Devant les difficultés à trouver un emploi, nombreux sont les Philippins qui quittent famille et pays afin de trouver un emploi. Mais si l’argent qu’ils envoient dans leur pays constitue un réel moteur de l’économie, le budget alloué à leur protection en 2011 a diminué. Premières victimes : les femmes. Entretien avec Goldy Omelio, coordinatrice de Kaagapay*, association de lutte pour le droit des migrants, à l’occasion de sa venue en France pour les 50 ans du CCFD.

Que représente le travail des migrants aux Philippines ?  Goldy Omelio : Compte tenu de la globalisation, les termes de l’échange sont les suivants : les Philippin(e)s vont à l’étranger pour trouver du travail et les étrangers viennent ici trouver des opportunités de business. L’an dernier, plus de 15 millions de travailleurs migrants, soit plus de 10% de la population totale, ont envoyé à leur famille près de 18 milliards de dollars. Ce chiffre, en augmentation constante, représente 30% du revenu national (plus de 12 % du PIB, ndlr). Pourtant en 2011, le budget alloué à la protection de leurs droits a été divisé par deux, passant de 50 millions de pesos (815 000 €) à 27 millions (326 000 €). Chaque année, nous comptabilisons plus d’un million supplémentaire de départs. D’ailleurs dès qu’une personne est qualifiée, elle veut partir.

Quelle est la part des femmes et en quoi leur situation diffère-t-elle de celle des hommes ?

G. O. : Elles représentent en moyenne près de 70% des travailleurs migrants. Un quart d’entre elles partent en Arabie Saoudite, aux Emirats Arabes Unis ou au Koweit, souvent en tant qu’aide à domicile. Récemment, nous avons constaté une augmentation sensible du nombre de femmes abusées dans ces pays. Moins qualifiées et plus vulnérables que les hommes, celles qui ont été abusées sont généralement victimes de harcèlement sexuel, voire de viol. En 2010, nous avons aidé 47 personnes, dont un seul homme.

Justement, comment leur venez-vous en aide ?
G. O. : Avant le départ, Kaagapay les informe de leurs droits et leur indique où elles doivent aller pour défendre leurs droits dans les pays de destination. L’association leur fournit aussi une aide psychologique et les conseille sur la part de salaire reversée à la famille. Les femmes ont tendance à tout donner, alors que l’argent n’est pas toujours bien réemployé, par exemple lorsque le mari dépense l’argent afin de trouver une autre femme, au lieu de s’occuper des enfants.

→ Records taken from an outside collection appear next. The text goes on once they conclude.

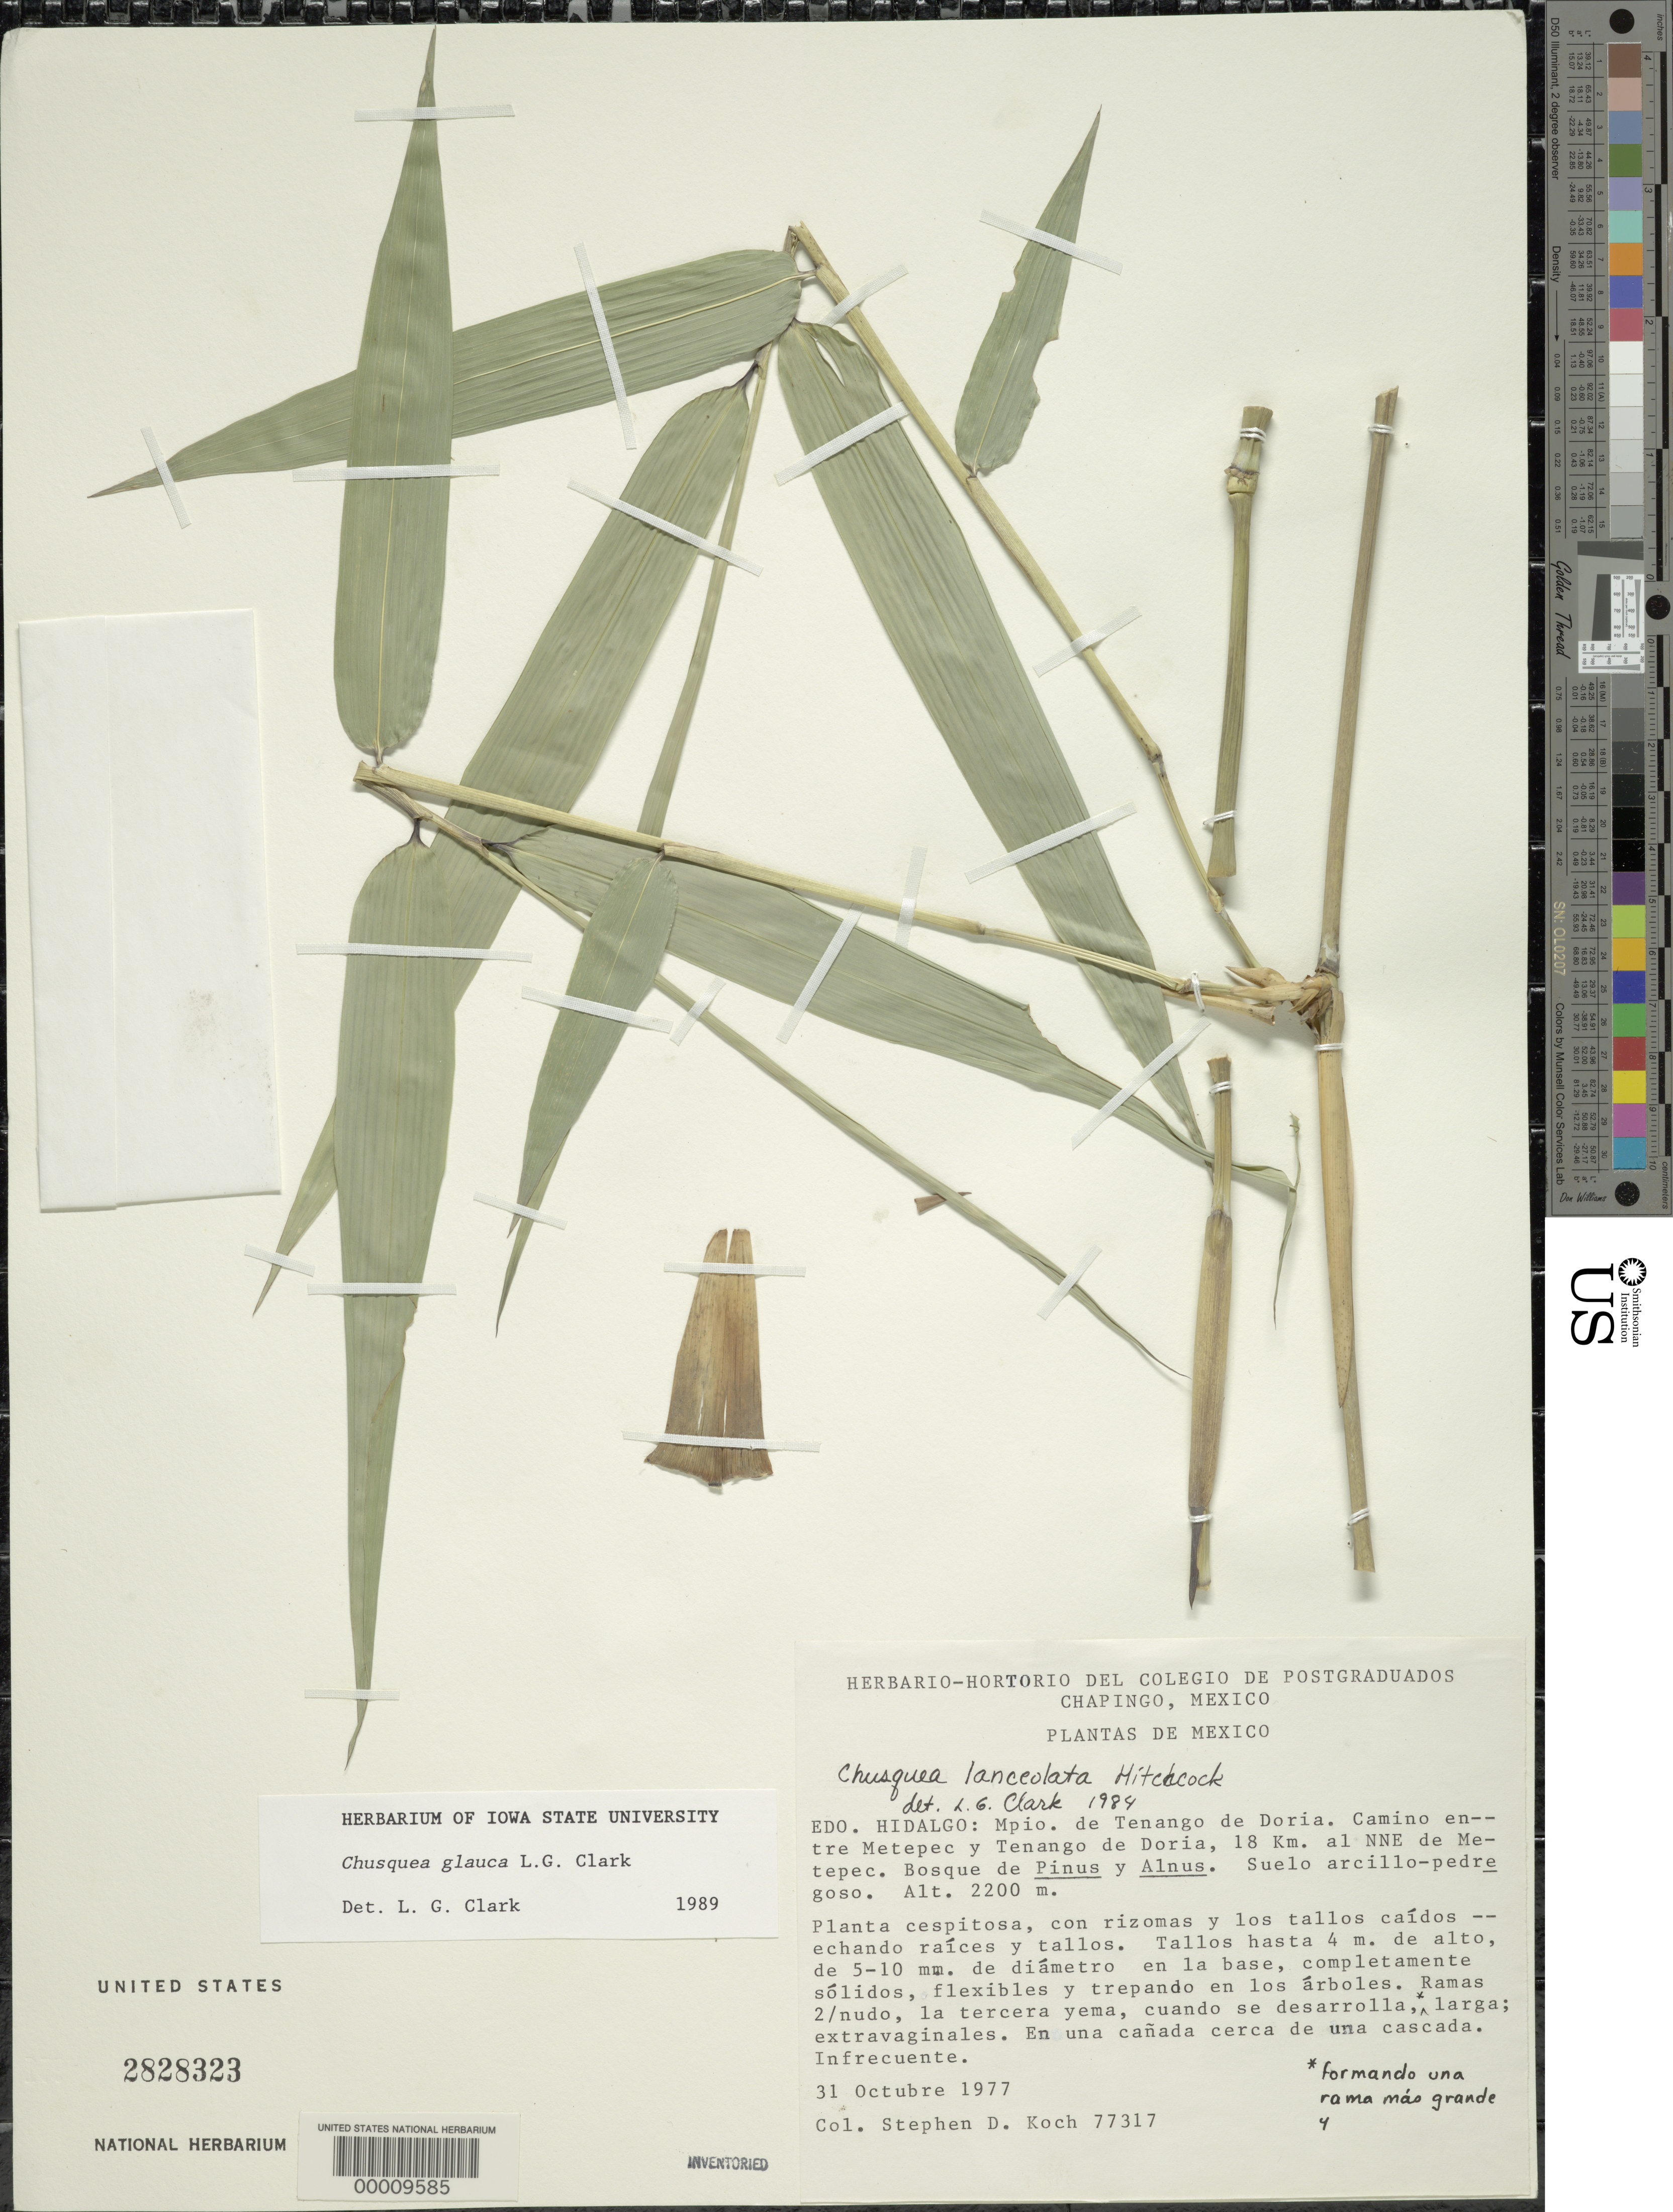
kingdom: Plantae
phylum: Tracheophyta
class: Liliopsida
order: Poales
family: Poaceae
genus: Chusquea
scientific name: Chusquea glauca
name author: L.G. Clark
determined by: Clark, Lynn G., (ISC), Iowa State University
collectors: S. D. Koch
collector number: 77317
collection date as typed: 11 Oct 1977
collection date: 1977-10-11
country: Mexico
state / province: Hidalgo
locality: Tenango de Doria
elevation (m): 2200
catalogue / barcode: US 2828323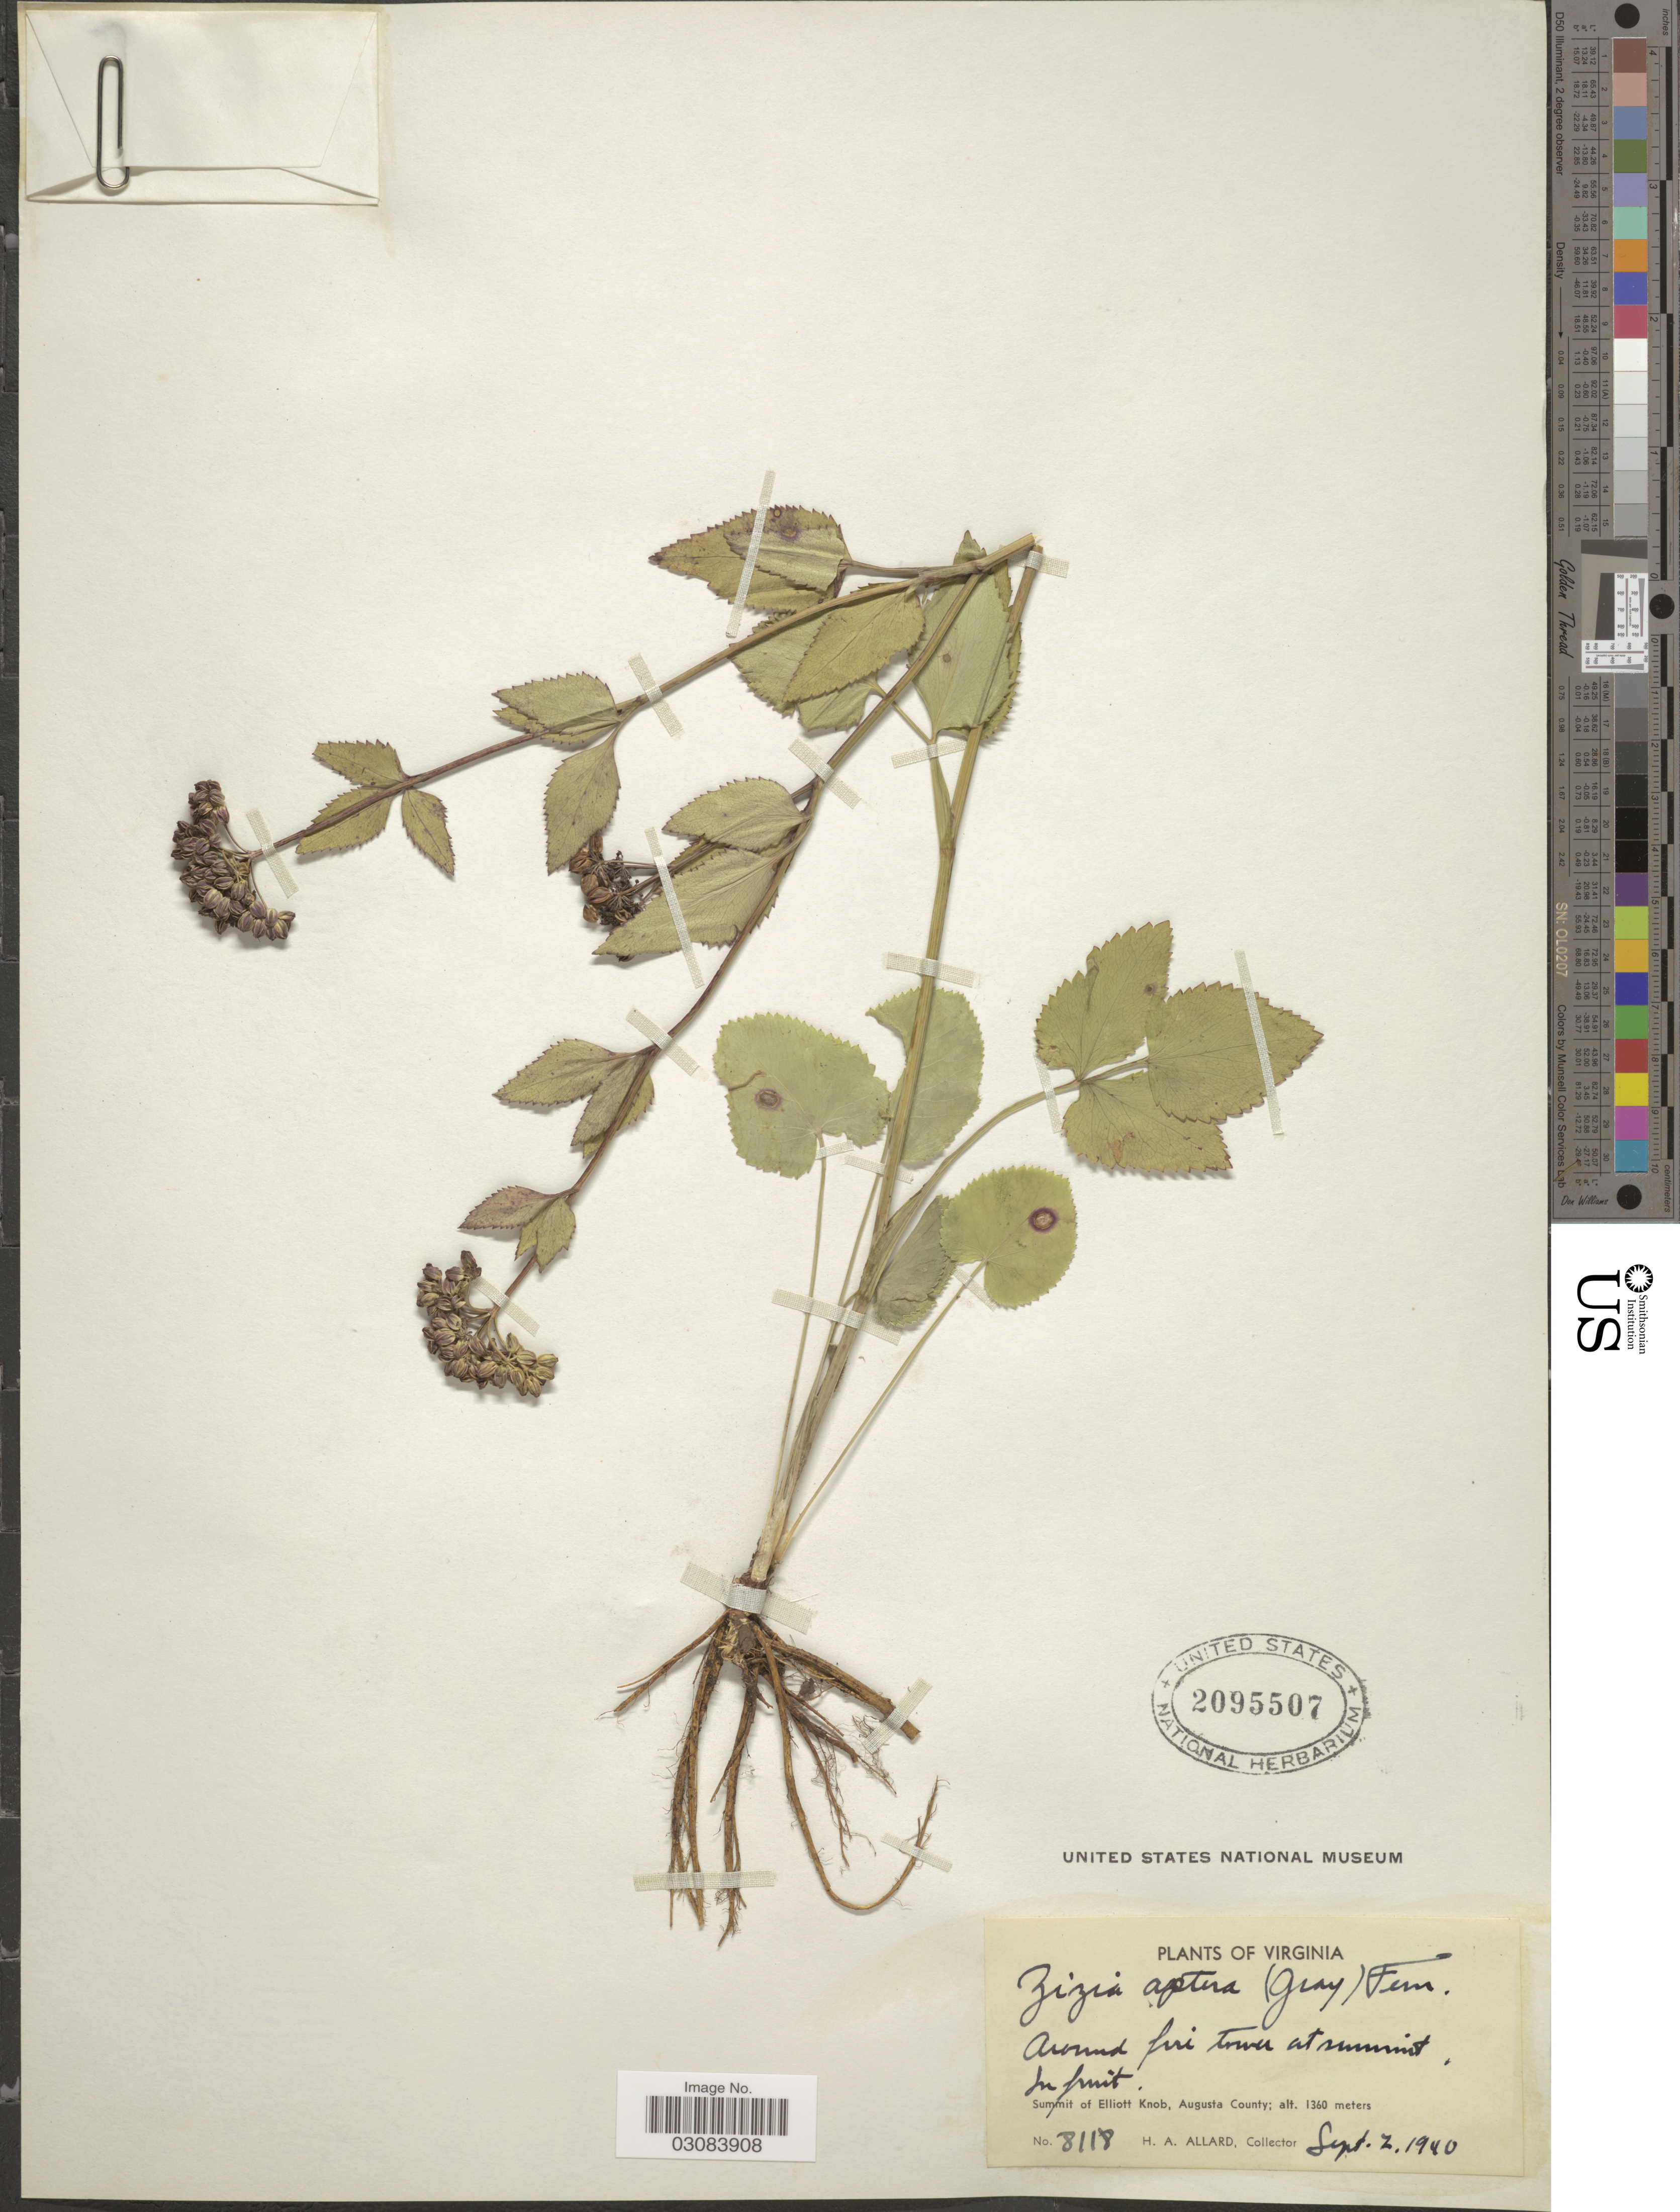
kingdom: Plantae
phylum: Tracheophyta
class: Magnoliopsida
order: Apiales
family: Apiaceae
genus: Zizia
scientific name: Zizia aptera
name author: (A. Gray) Fernald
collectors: H. A. Allard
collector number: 8118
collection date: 1940-09-02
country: United States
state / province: Virginia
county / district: Augusta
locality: Summit of Elliott Knob, Augusta County.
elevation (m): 1360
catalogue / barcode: US 2095507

De plus, la famille qui reçoit l’argent a tendance à devenir dépendante, elle n’est pas consciente de la sueur qui a dû être versée pour l’obtenir.
En cas de dénonciation à l’Etat et de poursuite judiciaire, Kaagapay les aide à revenir et à défendre leurs droits. Comme nous agissons dans des situations d’urgence, nous n’entrons pas dans le processus bureaucratique local traditionnel.
Une fois de retour, nous soutenons toutes celles qui le souhaitent dans des projets de microfinance, et nous leur proposons des formations. L’objectif est que ce retour, ou le nouveau départ éventuel, soit été vécu comme un choix.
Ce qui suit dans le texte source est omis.